Chad Williams-Allen, 26, from West Bromwich and Gary Jack, 22, from Shard End, are due to be sentenced on 1 June alongside two fellow convicts who cannot be named for legal reasons.

Members of the jury were shown a chat on the encrypted messaging app Telegram in March 2016 in which Williams-Allen sent an image of a National Action sticker, writing: “Been taking the long route home through paki land and slapping these everywhere.”

In other messages, the 26-year-old railed against multi-culturalism, Jewish people and used racial slurs.

“Back in brum - disgusting n*****s and pakis everywhere,” another read.

The unnamed 23-year-old defendant was described in court as a ”key influencer and organiser“ of National Action, while his 26-year-old associate had images on electronic devices seized by police that stated "Hitler was right" and "bring back apartheid".

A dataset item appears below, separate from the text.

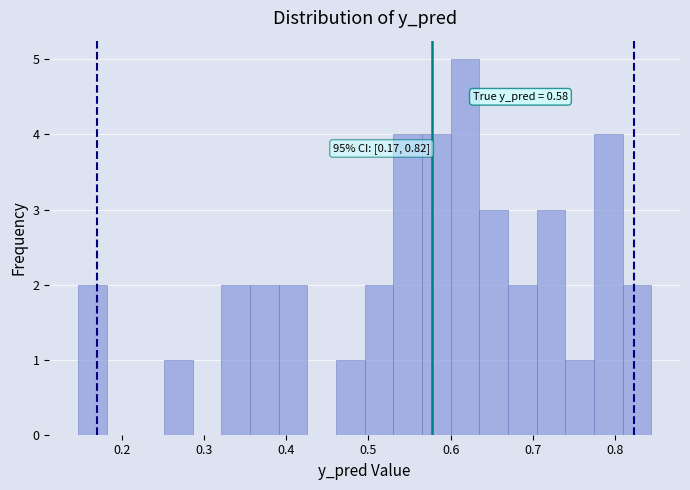

Around what value on the x-axis is the tallest bar? Give the approximate position of its centre, as read against the axis.

0.62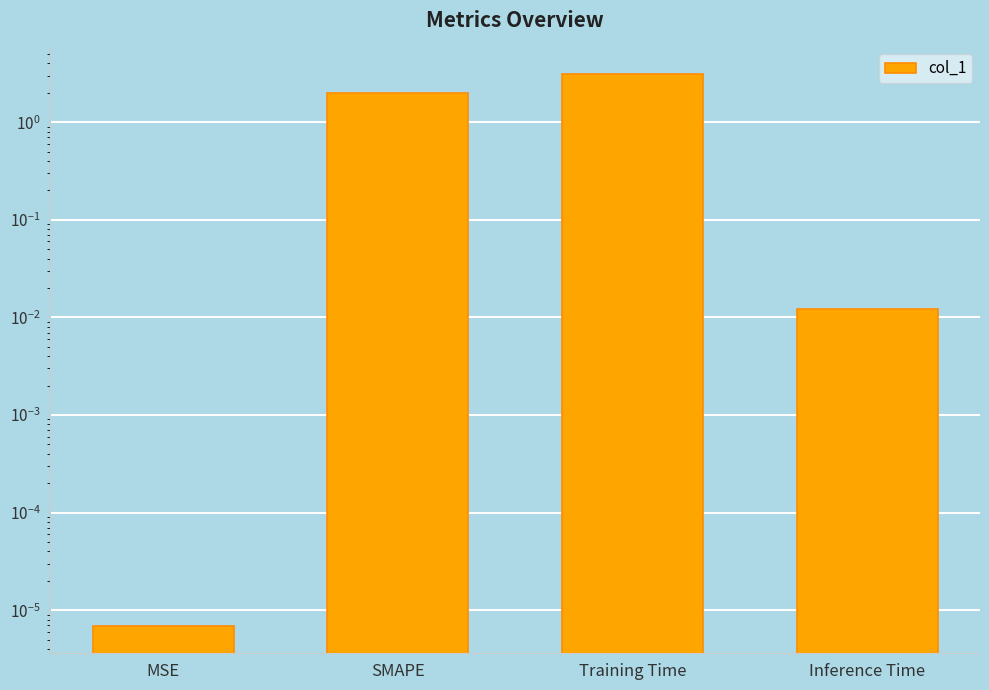

Reading right to left, extract all data points from this chart.

Inference Time=0.0	Training Time=3.1	SMAPE=2.0	MSE=0.0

Detective Chief Superintendent Matt Ward, who heads the West Midlands Counter Terrorism Unit, said: “We are committed to tackling all forms of extremism which has the potential to threaten public safety and security.”

All four men are said to have been members of National Action at the time but the stickers appeared six months before it became the first far-right group banned as a terrorist group in December 2016.

Other alleged members prosecuted since that date have been charged with membership of a terrorist organisation, which is punishable with up to 10 years imprisonment.